Data storage startup Qumulo found itself at the intersection of two of the biggest trends accelerated by the pandemic — the rush for customers to modernize their IT, and the broader shift to the cloud.
Qumulo, led by former EMC executive Bill Richter, helps customers create, manage, and store files inside their own data centers and in the cloud. The need for Qumulo’s file data platform boomed when companies and organizations suddenly had to figure out how to operate remotely.
Seattle-based Qumulo seized the opportunity, Richter said. “We took advantage of the moment and the interest from investors to go ahead and raise additional capital,” he said.
Qumulo raised $125 million in a funding round led by BlackRock, more than doubling its valuation to $1.2 billion. The company was valued at about $553 million after its last funding round in June 2018, according to venture capital database PitchBook.
Investors have predicted funding will be harder to come by for startups over the next year, but the enterprise IT industry is expected to be more insulated from that trend — particularly those startups focused making remote work possible.
Demand for Qumulo increased during the pandemic.
Qumulo sees itself as at the center of two of the biggest trends emerging from the pandemic — the shift to the public cloud, and the digitalization of business processes.
Richter, the CEO, is known for helping to sell the last data storage startup where he was an executive, Isilon Systems, to EMC for $2.25 billion in 2010.
Companies use Qumulo to manage file data in their own data centers and in the cloud, and use the data to create new services and applications – and demand for its platform increased during the pandemic.

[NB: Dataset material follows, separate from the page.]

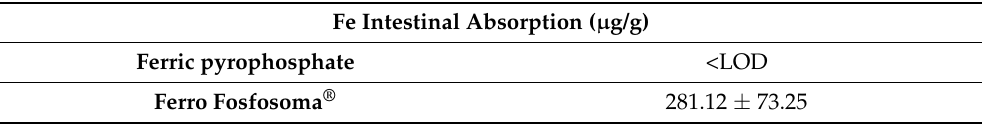
Table 4. Intracellular Fe levels in intestinal epithelial cells (Caco-2) at the end of the 3 h incubation with bioaccessible fractions of the two Fe formulations. Results are expressed as mean ± standard deviation. LOD 0.22 µ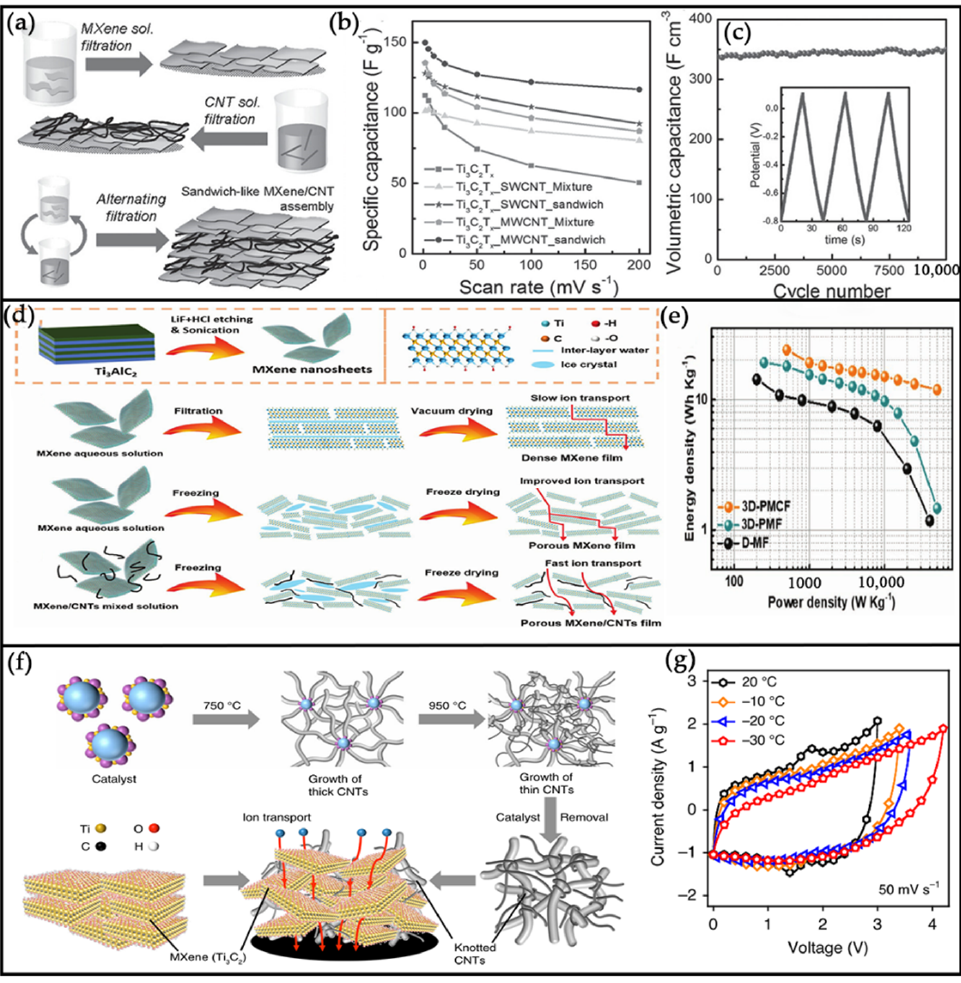
Figure 9. ( a ) The fabrication of MXene/CNT papers. ( b ) Gravimetric capacitances of Ti 3 C 2 T x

The Institute for Health Metrics and Evaluation, for example, used Qumulo’s platform to bring in the petabytes of health research data coming in about the coronavirus, which the organization then used to make visualizations to help people understand the pandemic.

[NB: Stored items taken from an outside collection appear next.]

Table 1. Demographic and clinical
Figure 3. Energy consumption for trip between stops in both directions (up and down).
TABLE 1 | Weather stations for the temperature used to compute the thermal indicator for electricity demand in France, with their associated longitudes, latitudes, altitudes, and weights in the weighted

Morgan Stanley recently published a research note detailing the technology trends resulting from the crisis. The trends included the shift to the public cloud — which the firm said “key for business survival as companies focus on improving connectivity during COVID-19,” — and what it called the “death of paper,” or companies making content and business processes digital.
Qumulo started raising its most recent round in April — not long after the pandemic began in America in full swing — and closed on Tuesday. Richter, who’s also a venture partner at Seattle’s Madrona Venture Group, said the round is an example that there will always be capital available to startups, regardless of the economic cycle.
“These global crises create a lot of change,” Richter, who’s also a venture partner at Seattle’s Madrona Venture Group, said. “And any time there’s change, there ends up being a set of winners and losers through that process.”